Bay Club Location Info Scraper

Purpose

Aggregate structured, per-location gym information from bayclubs.com for a wellness/health platform: club name, full street address (city, state, ZIP), phone, email, weekly operating hours (Sun–Sat, including "closed" days), and the club-specific amenity list. Bay Club is a ~33-location chain of athletic/fitness/golf clubs across California, Washington, and Oregon. The site is a statically-rendered Webflow site — all of this data is present in the initial HTML, so a residential-proxy HTTP fetch + parse is the fast, cheap, reliable path. Read-only; never submits the "Visit a club" lead form.

When to Use

Building or refreshing a directory of Bay Club locations with addresses, hours, and offered amenities.
Comparing amenities across locations (e.g. "which clubs have a pool / spa / pickleball?").
Periodic re-sync of hours and contact info into an aggregator.
Any flow that would otherwise scrape Bay Club club pages — the HTML is static, so skip a full browser unless your HTTP path is blocked.

Workflow

The recommended method is HTTP fetch through a residential proxy + HTML parse — no JavaScript execution is required. Every field lives in the server-rendered HTML. A bare (non-proxy) request intermittently gets a Cloudflare "Just a moment" interstitial (HTTP 200 but challenge body, no real content), so route the fetch through a residential proxy (browse cloud fetch <url> --proxies).

1. Enumerate all locations

Fetch the locations index and harvest every club URL:

GET https://bayclubs.com/locations        (via residential proxy)

Extract club detail links with the regex href="(/clubs/[^"]+)" and de-dupe. This yields 33 locations (the authoritative list — it is a superset of /sitemap.xml, which omits pro-club-seattle and griffinclub). /sitemap.xml is an alternative enumeration source but trust /locations.

2. Fetch each club page

GET https://bayclubs.com/clubs/{slug}      (via residential proxy)

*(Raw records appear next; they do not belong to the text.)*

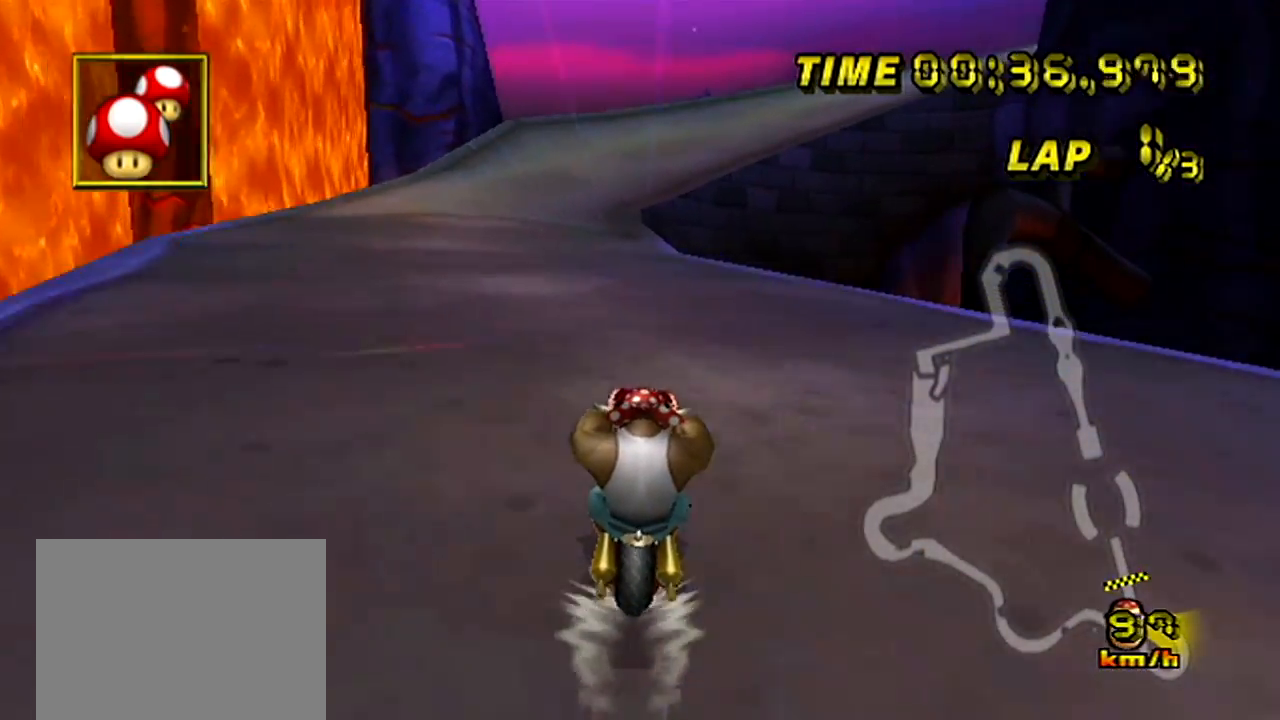
{"buttons": ["A"], "left_stick": "center", "events": []}
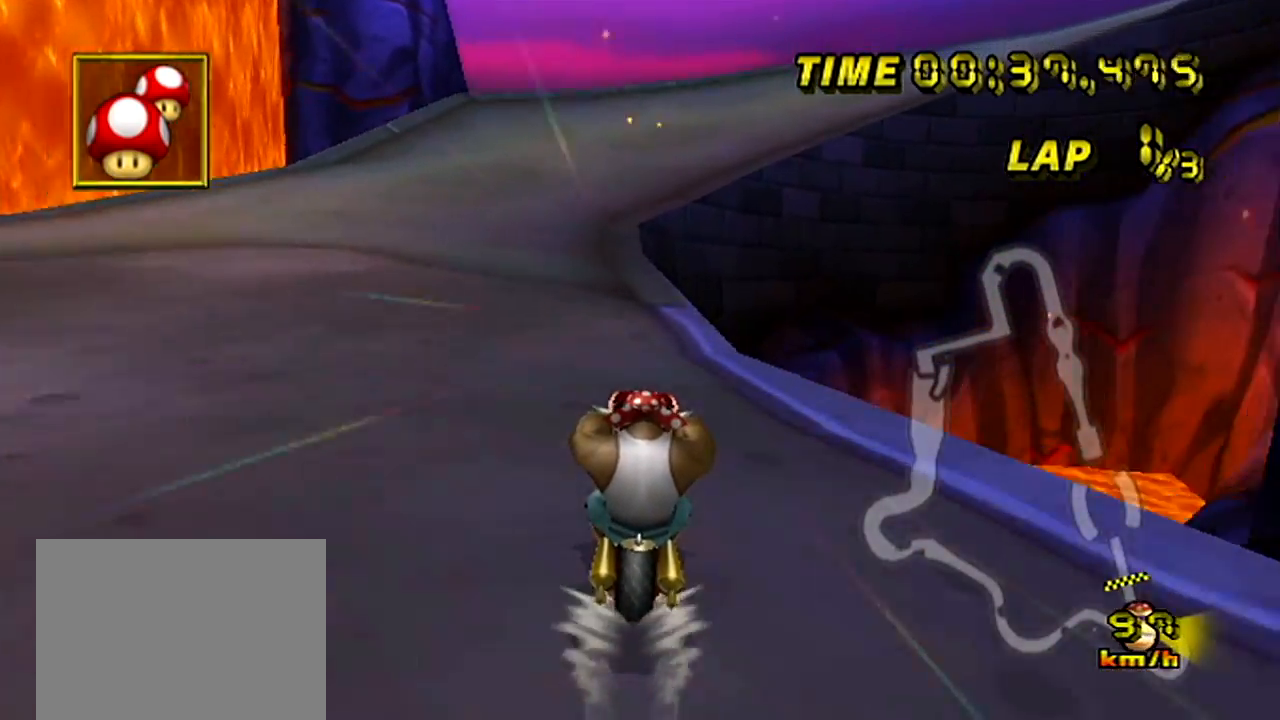
{"buttons": ["A"], "left_stick": "center", "events": []}
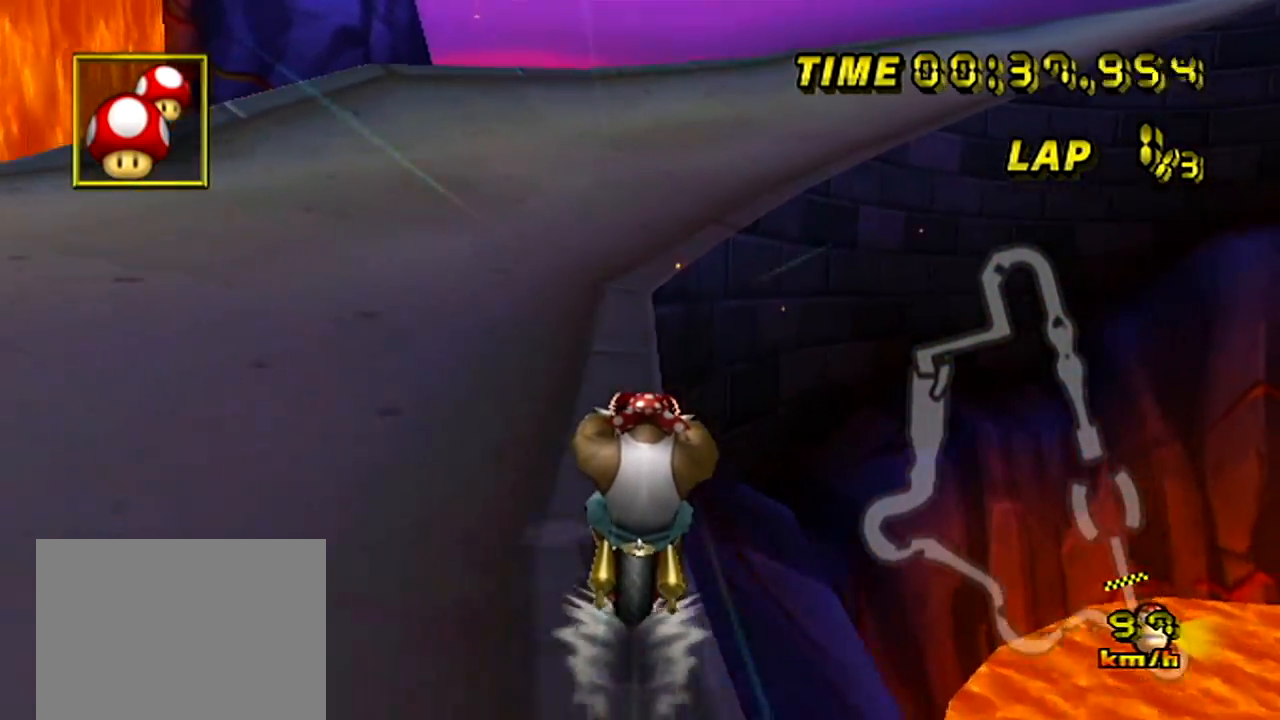
{"buttons": ["A", "R1"], "left_stick": "left", "events": [[84, "left_stick", "right"], [101, "R1", "down"], [468, "left_stick", "left"]]}
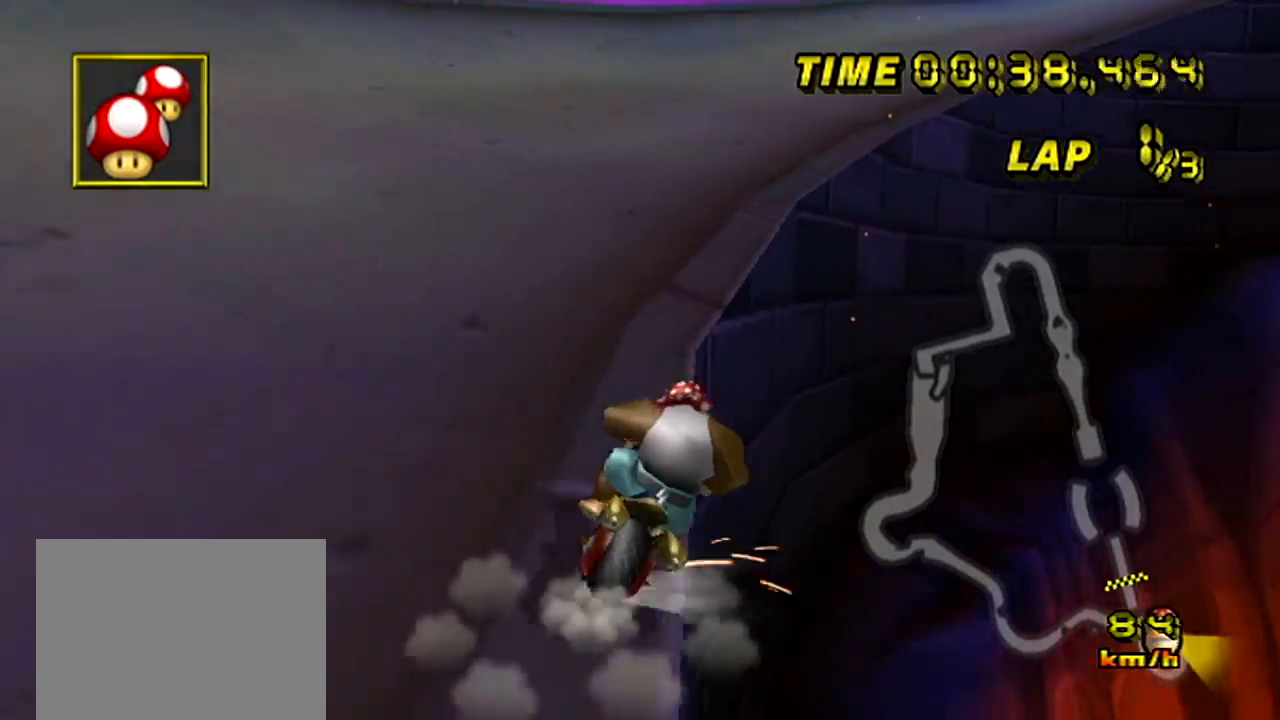
{"buttons": ["A", "R1"], "left_stick": "up-left", "events": [[334, "left_stick", "right"], [467, "left_stick", "up-left"]]}
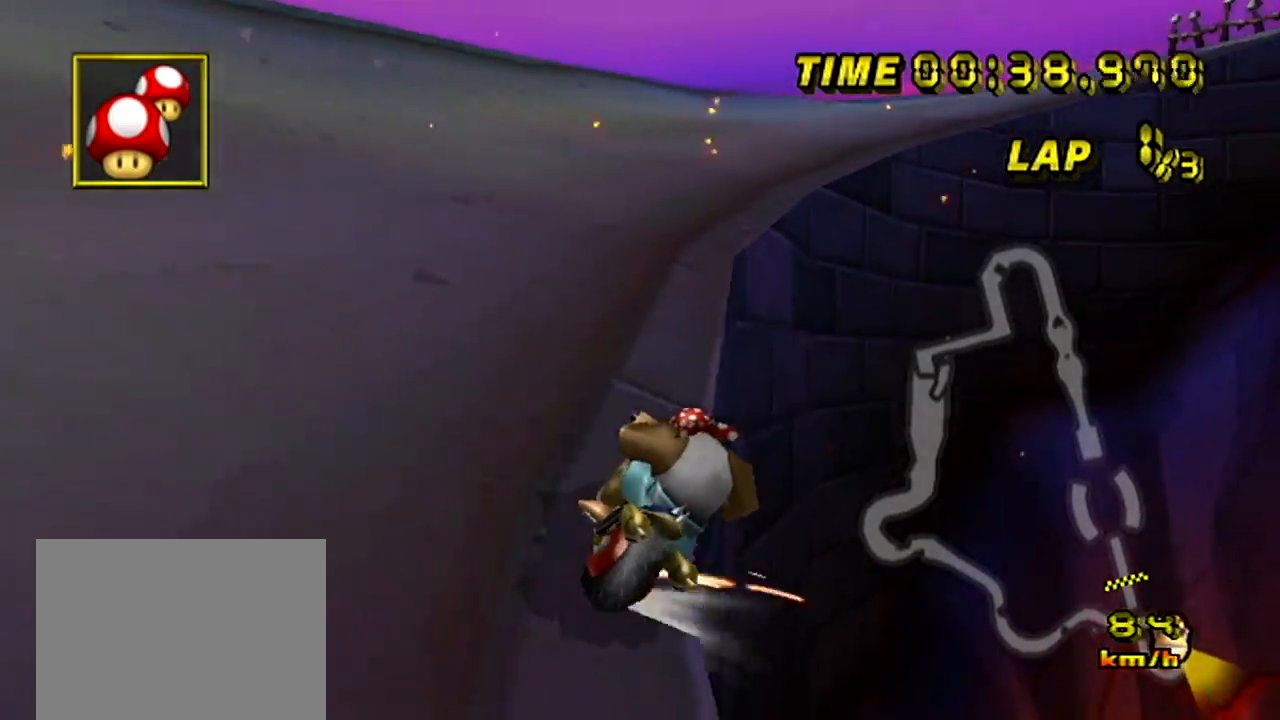
{"buttons": ["A", "R1"], "left_stick": "up-right", "events": [[418, "left_stick", "up-right"]]}
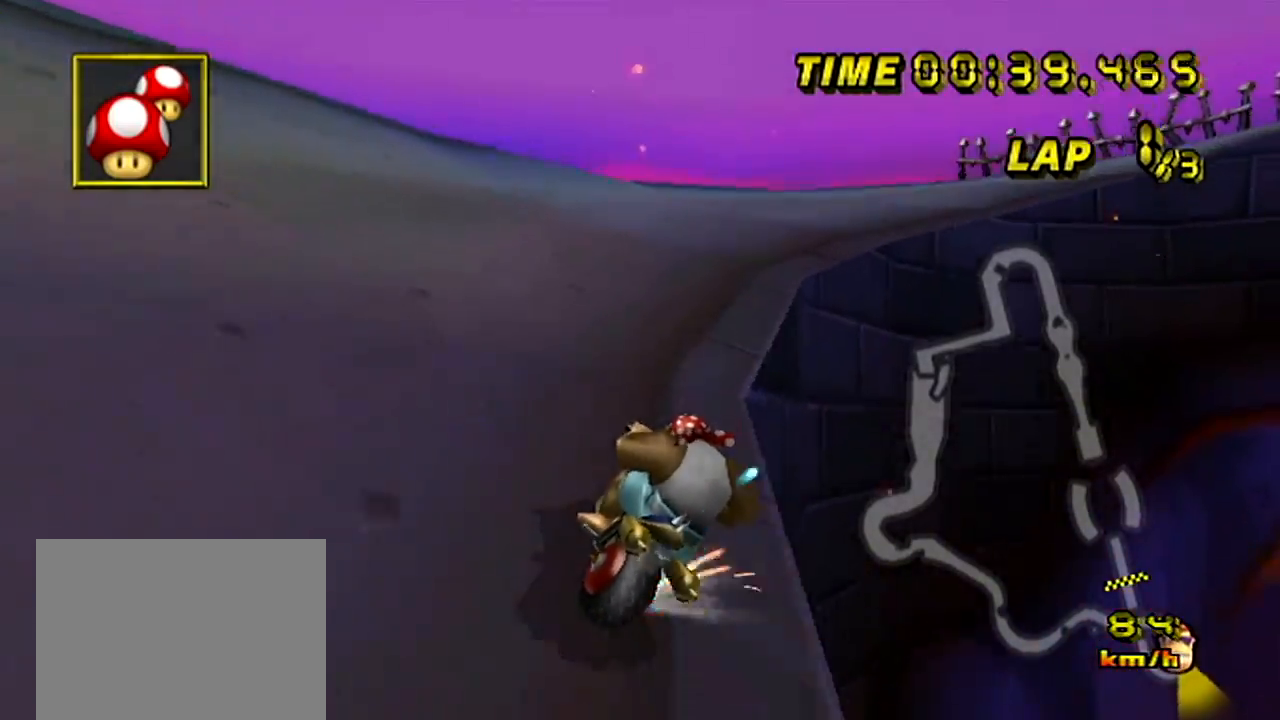
{"buttons": ["A", "R1"], "left_stick": "right", "events": [[300, "R1", "up"], [334, "R1", "down"], [384, "left_stick", "right"]]}
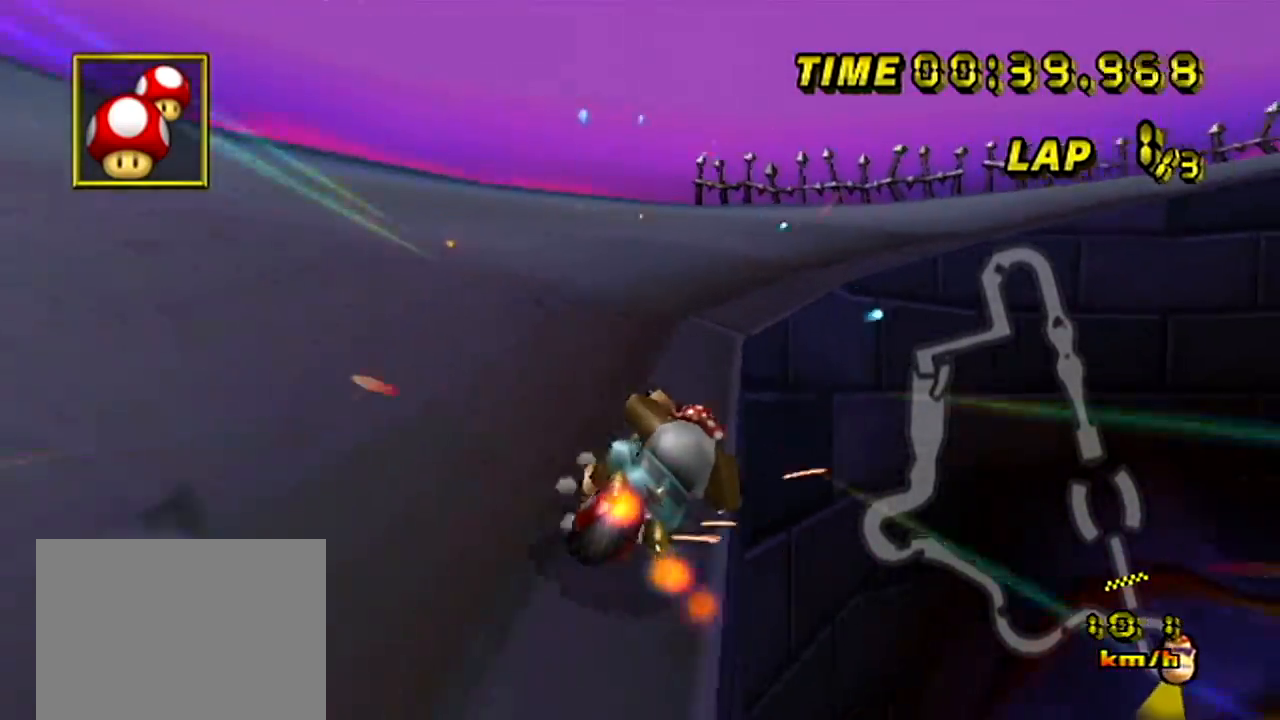
{"buttons": ["A", "R1"], "left_stick": "up-right", "events": [[67, "left_stick", "up-right"], [284, "left_stick", "center"], [334, "left_stick", "up-right"]]}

3. Parse the "HOURS & LOCATION INFO" block

Locate the literal heading text HOURS & LOCATION INFO. Immediately after it:

Weekly hours — seven lines Sun:, Mon:, … Sat:. Each value is either H:MM am - H:MM pm or the literal closed. The colon may be followed OR preceded by whitespace — match Day\s*:\s*(closed|\d{1,2}:\d{2}\s*[ap]m\s*-\s*\d{1,2}:\d{2}\s*[ap]m) (e.g. Griffin Club renders Sun : 6:00 am - 9:00 pm). Note invisible zero-width / ‍ joiner characters separate the lines — strip them.
Address — the block between the Sat: hours value and the literal Phone:, in the form {Club Name} {street} {City}, {ST} {ZIP}. The club name prefix duplicates the page <title>; strip it to get the clean street+city line. There is no comma between street and city, so don't try to split them — keep the line whole and parse state/zip from the , {ST} {ZIP} tail.
Phone — Phone:\s*([0-9().\- ]{7,20}).
Email — Email:\s*([\w.%+\-]+@[\w.\-]+\.\w{2,}).

4. Parse the "CLUB AMENITIES" grid (club-specific)

The amenity list that is specific to that club is a Webflow CMS collection. Each card is an anchor:

<a class="clubamenities_linkblock ..." data-category="Fitness Centers" href="/amenities/fitness-center">…</a>

Collect the data-category attribute (the display name) and the href (/amenities/{slug}) from every clubamenities_linkblock anchor. De-dupe by name. Amenity counts vary by club (observed 4–29), confirming these are club-specific.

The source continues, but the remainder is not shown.